The move to Sandy Springs is the third in six years for the program, owned by the Anne Frank House in the Netherlands and run by the Georgia Commission on the Holocaust.
But the exhibit will be the first tourist attraction in Sandy Springs, a 4-year-old city with a large Jewish population. Officials there hope to make it a permanent fixture in its home in a former office space at the Parkside Shopping Center on Roswell Drive.
“I personally am very committed to the idea of keeping alive the history of the Holocaust so it can never happen again and keeping this tremendous attraction in our community,” said Mayor Eva Galambos, whose husband, John, is a Holocaust survivor.
The lease requires the city make a $50,000 annual payment to the Holocaust Commission. Doing so keeps the exhibit free.
Boosters in Sandy Springs wanted to raise at least $100,000 a year to renovate its new home and ensure the program would stay.
So far, city leaders, residents and businesses have donated $130,000 to help pay for three part-time coordinators as well as basics such as utilities.
“We’d like to build up the money for programming and events,” said City Councilwoman Dianne Fries, who has worked on the fund-raising.
Last week, two school groups visited the museum.
The exhibit tells the story of Anne Frank, from her days of freedom in the 1930s to hiding with her family in Amsterdam to her 1945 death in the Bergen-Belsen concentration camp.
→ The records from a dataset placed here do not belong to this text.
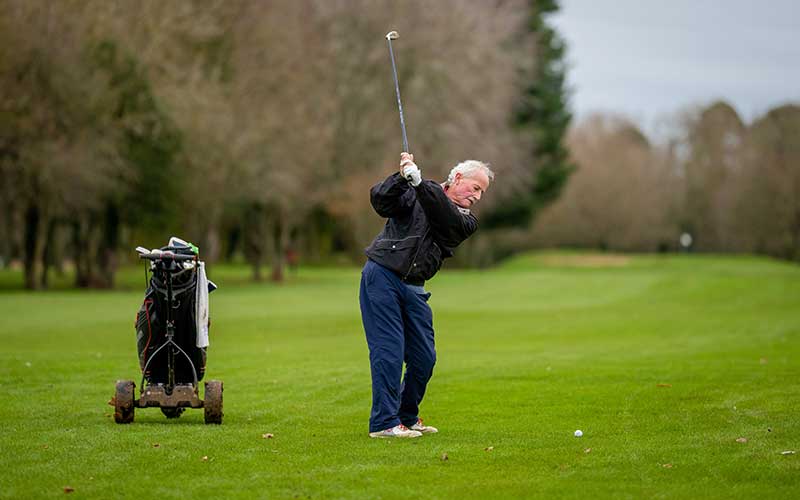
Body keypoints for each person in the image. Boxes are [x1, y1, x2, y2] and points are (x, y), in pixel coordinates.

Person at [360, 152, 494, 438]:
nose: (478, 197)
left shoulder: (465, 221)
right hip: (382, 276)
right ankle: (384, 423)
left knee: (424, 358)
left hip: (415, 287)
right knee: (389, 350)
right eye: (476, 188)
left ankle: (407, 417)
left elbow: (442, 216)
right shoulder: (414, 188)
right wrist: (401, 177)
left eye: (481, 192)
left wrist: (420, 184)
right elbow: (380, 201)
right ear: (457, 178)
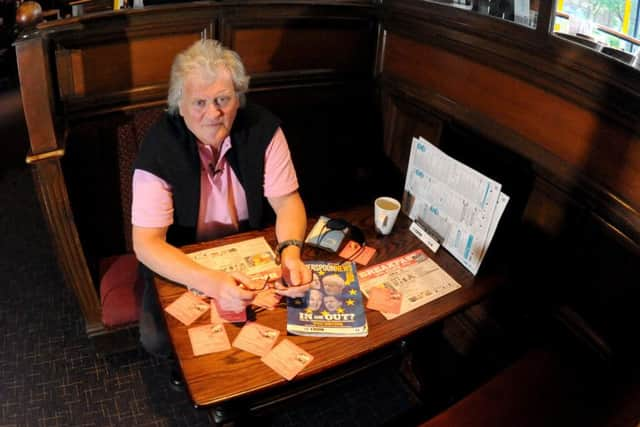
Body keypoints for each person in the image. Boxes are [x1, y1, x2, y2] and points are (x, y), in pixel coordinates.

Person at [132, 39, 311, 361]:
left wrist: (291, 253)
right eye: (199, 102)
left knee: (279, 316)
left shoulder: (263, 128)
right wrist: (211, 282)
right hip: (183, 255)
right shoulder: (158, 146)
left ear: (238, 98)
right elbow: (146, 243)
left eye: (223, 99)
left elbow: (287, 203)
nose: (213, 113)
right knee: (157, 338)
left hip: (248, 245)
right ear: (179, 105)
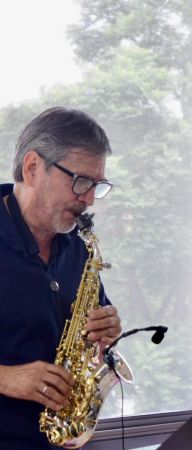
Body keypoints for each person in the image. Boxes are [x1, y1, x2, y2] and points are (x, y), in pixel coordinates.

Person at [0, 107, 122, 449]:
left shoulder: (79, 248)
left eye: (96, 186)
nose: (88, 199)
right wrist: (6, 378)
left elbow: (91, 333)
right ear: (32, 168)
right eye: (80, 181)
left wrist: (108, 329)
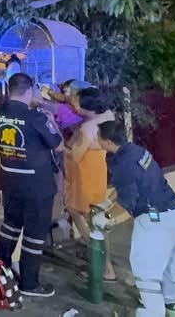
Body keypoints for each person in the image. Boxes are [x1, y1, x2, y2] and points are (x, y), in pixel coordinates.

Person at [91, 120, 175, 317]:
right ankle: (171, 306)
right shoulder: (135, 151)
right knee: (170, 264)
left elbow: (127, 201)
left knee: (146, 269)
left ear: (108, 141)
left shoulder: (124, 165)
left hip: (155, 221)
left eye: (98, 136)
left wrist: (106, 216)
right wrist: (108, 202)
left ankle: (153, 311)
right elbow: (129, 185)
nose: (95, 139)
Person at [0, 73, 64, 298]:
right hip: (37, 186)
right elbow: (59, 145)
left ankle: (0, 272)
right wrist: (52, 122)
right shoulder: (37, 118)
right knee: (34, 234)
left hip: (10, 182)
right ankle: (29, 283)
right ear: (29, 90)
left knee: (10, 226)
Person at [64, 88, 117, 281]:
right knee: (97, 219)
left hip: (84, 175)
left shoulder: (88, 127)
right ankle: (106, 267)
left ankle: (100, 262)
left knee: (81, 214)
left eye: (78, 103)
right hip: (98, 172)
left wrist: (61, 145)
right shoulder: (107, 116)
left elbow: (76, 155)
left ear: (90, 107)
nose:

The exhibit, considered the largest of its kind in the country, also includes a 28-minute film featuring the only known footage of the girl, leaning over a balcony to watch a wedding.
Exhibit preview
“Anne Frank in the World”
10 a.m. to 4 p.m. Tuesdays through Thursdays; from 10 a.m. to 2 p.m. Fridays; from noon to 4 p.m. weekends; closed Mondays. Admission is free. In a second-floor suite at 5920 Roswell Road, Sandy Springs.